→ AIM OF THE TASK: Each entry below must be written out exactly, with pictures left out.

(Saved data entries)
--
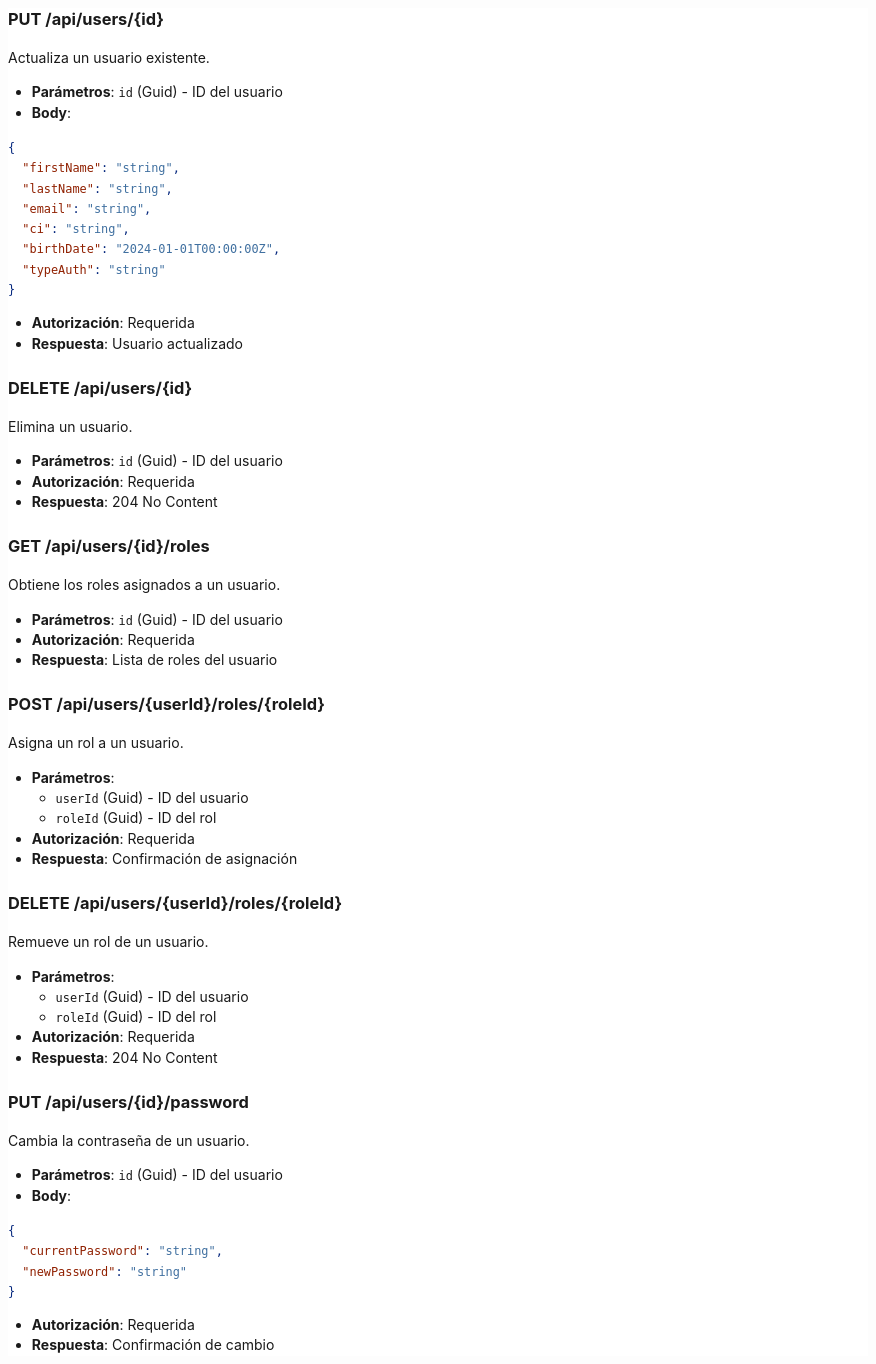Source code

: ### PUT /api/users/{id}
Actualiza un usuario existente.
- **Parámetros**: `id` (Guid) - ID del usuario
- **Body**: 
```json
{
  "firstName": "string",
  "lastName": "string",
  "email": "string",
  "ci": "string",
  "birthDate": "2024-01-01T00:00:00Z",
  "typeAuth": "string"
}
```
- **Autorización**: Requerida
- **Respuesta**: Usuario actualizado

### DELETE /api/users/{id}
Elimina un usuario.
- **Parámetros**: `id` (Guid) - ID del usuario
- **Autorización**: Requerida
- **Respuesta**: 204 No Content

### GET /api/users/{id}/roles
Obtiene los roles asignados a un usuario.
- **Parámetros**: `id` (Guid) - ID del usuario
- **Autorización**: Requerida
- **Respuesta**: Lista de roles del usuario

### POST /api/users/{userId}/roles/{roleId}
Asigna un rol a un usuario.
- **Parámetros**: 
  - `userId` (Guid) - ID del usuario
  - `roleId` (Guid) - ID del rol
- **Autorización**: Requerida
- **Respuesta**: Confirmación de asignación

### DELETE /api/users/{userId}/roles/{roleId}
Remueve un rol de un usuario.
- **Parámetros**: 
  - `userId` (Guid) - ID del usuario
  - `roleId` (Guid) - ID del rol
- **Autorización**: Requerida
- **Respuesta**: 204 No Content

### PUT /api/users/{id}/password
Cambia la contraseña de un usuario.
- **Parámetros**: `id` (Guid) - ID del usuario
- **Body**: 
```json
{
  "currentPassword": "string",
  "newPassword": "string"
}
```
- **Autorización**: Requerida
- **Respuesta**: Confirmación de cambio
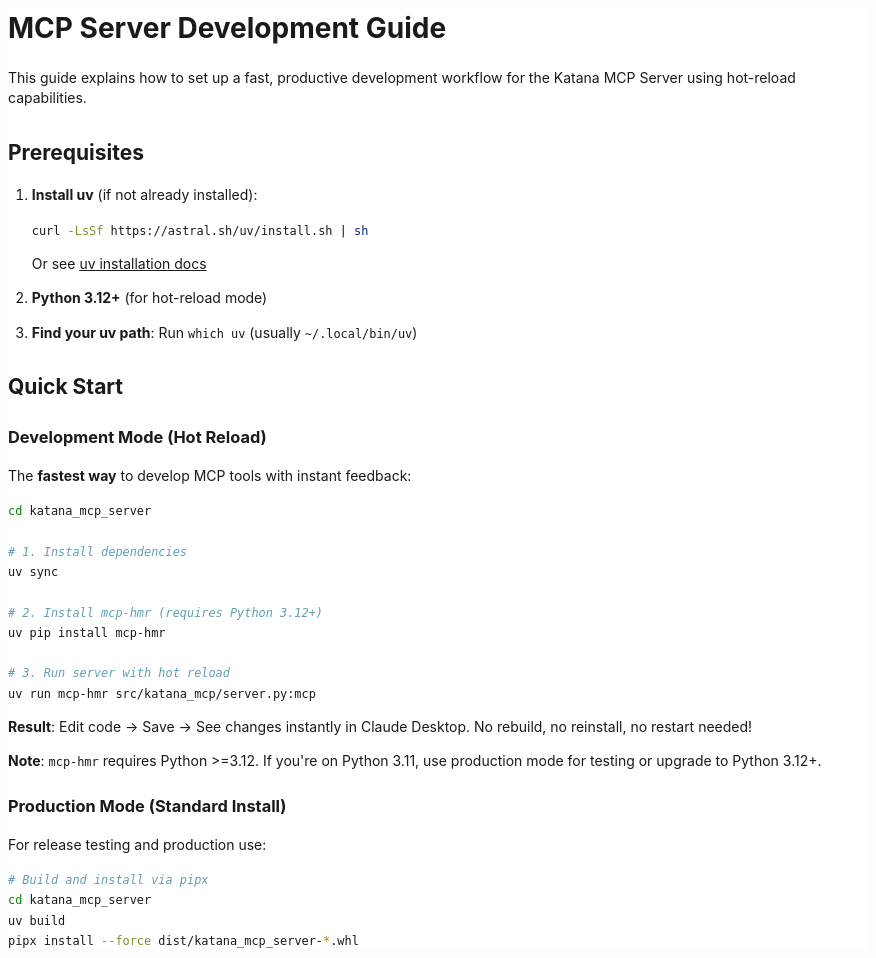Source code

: # MCP Server Development Guide

This guide explains how to set up a fast, productive development workflow for the Katana
MCP Server using hot-reload capabilities.

## Prerequisites

1. **Install uv** (if not already installed):

   ```bash
   curl -LsSf https://astral.sh/uv/install.sh | sh
   ```

   Or see
   [uv installation docs](https://docs.astral.sh/uv/getting-started/installation/)

1. **Python 3.12+** (for hot-reload mode)

1. **Find your uv path**: Run `which uv` (usually `~/.local/bin/uv`)

## Quick Start

### Development Mode (Hot Reload)

The **fastest way** to develop MCP tools with instant feedback:

```bash
cd katana_mcp_server

# 1. Install dependencies
uv sync

# 2. Install mcp-hmr (requires Python 3.12+)
uv pip install mcp-hmr

# 3. Run server with hot reload
uv run mcp-hmr src/katana_mcp/server.py:mcp
```

**Result**: Edit code → Save → See changes instantly in Claude Desktop. No rebuild, no
reinstall, no restart needed!

**Note**: `mcp-hmr` requires Python >=3.12. If you're on Python 3.11, use production
mode for testing or upgrade to Python 3.12+.

### Production Mode (Standard Install)

For release testing and production use:

```bash
# Build and install via pipx
cd katana_mcp_server
uv build
pipx install --force dist/katana_mcp_server-*.whl
```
--
→ SOLUTION TO THIS EXERCISE:
Source code

: ### PUT /api/users/{id}
Actualiza un usuario existente.
- **Parámetros**: `id` (Guid) - ID del usuario
- **Body**: 
```json
{
  "firstName": "string",
  "lastName": "string",
  "email": "string",
  "ci": "string",
  "birthDate": "2024-01-01T00:00:00Z",
  "typeAuth": "string"
}
```
- **Autorización**: Requerida
- **Respuesta**: Usuario actualizado

### DELETE /api/users/{id}
Elimina un usuario.
- **Parámetros**: `id` (Guid) - ID del usuario
- **Autorización**: Requerida
- **Respuesta**: 204 No Content

### GET /api/users/{id}/roles
Obtiene los roles asignados a un usuario.
- **Parámetros**: `id` (Guid) - ID del usuario
- **Autorización**: Requerida
- **Respuesta**: Lista de roles del usuario

### POST /api/users/{userId}/roles/{roleId}
Asigna un rol a un usuario.
- **Parámetros**: 
  - `userId` (Guid) - ID del usuario
  - `roleId` (Guid) - ID del rol
- **Autorización**: Requerida
- **Respuesta**: Confirmación de asignación

### DELETE /api/users/{userId}/roles/{roleId}
Remueve un rol de un usuario.
- **Parámetros**: 
  - `userId` (Guid) - ID del usuario
  - `roleId` (Guid) - ID del rol
- **Autorización**: Requerida
- **Respuesta**: 204 No Content

### PUT /api/users/{id}/password
Cambia la contraseña de un usuario.
- **Parámetros**: `id` (Guid) - ID del usuario
- **Body**: 
```json
{
  "currentPassword": "string",
  "newPassword": "string"
}
```
- **Autorización**: Requerida
- **Respuesta**: Confirmación de cambio
Source code

: # MCP Server Development Guide

This guide explains how to set up a fast, productive development workflow for the Katana
MCP Server using hot-reload capabilities.

## Prerequisites

1. **Install uv** (if not already installed):

   ```bash
   curl -LsSf https://astral.sh/uv/install.sh | sh
   ```

   Or see
   [uv installation docs](https://docs.astral.sh/uv/getting-started/installation/)

1. **Python 3.12+** (for hot-reload mode)

1. **Find your uv path**: Run `which uv` (usually `~/.local/bin/uv`)

## Quick Start

### Development Mode (Hot Reload)

The **fastest way** to develop MCP tools with instant feedback:

```bash
cd katana_mcp_server

# 1. Install dependencies
uv sync

# 2. Install mcp-hmr (requires Python 3.12+)
uv pip install mcp-hmr

# 3. Run server with hot reload
uv run mcp-hmr src/katana_mcp/server.py:mcp
```

**Result**: Edit code → Save → See changes instantly in Claude Desktop. No rebuild, no
reinstall, no restart needed!

**Note**: `mcp-hmr` requires Python >=3.12. If you're on Python 3.11, use production
mode for testing or upgrade to Python 3.12+.

### Production Mode (Standard Install)

For release testing and production use:

```bash
# Build and install via pipx
cd katana_mcp_server
uv build
pipx install --force dist/katana_mcp_server-*.whl
```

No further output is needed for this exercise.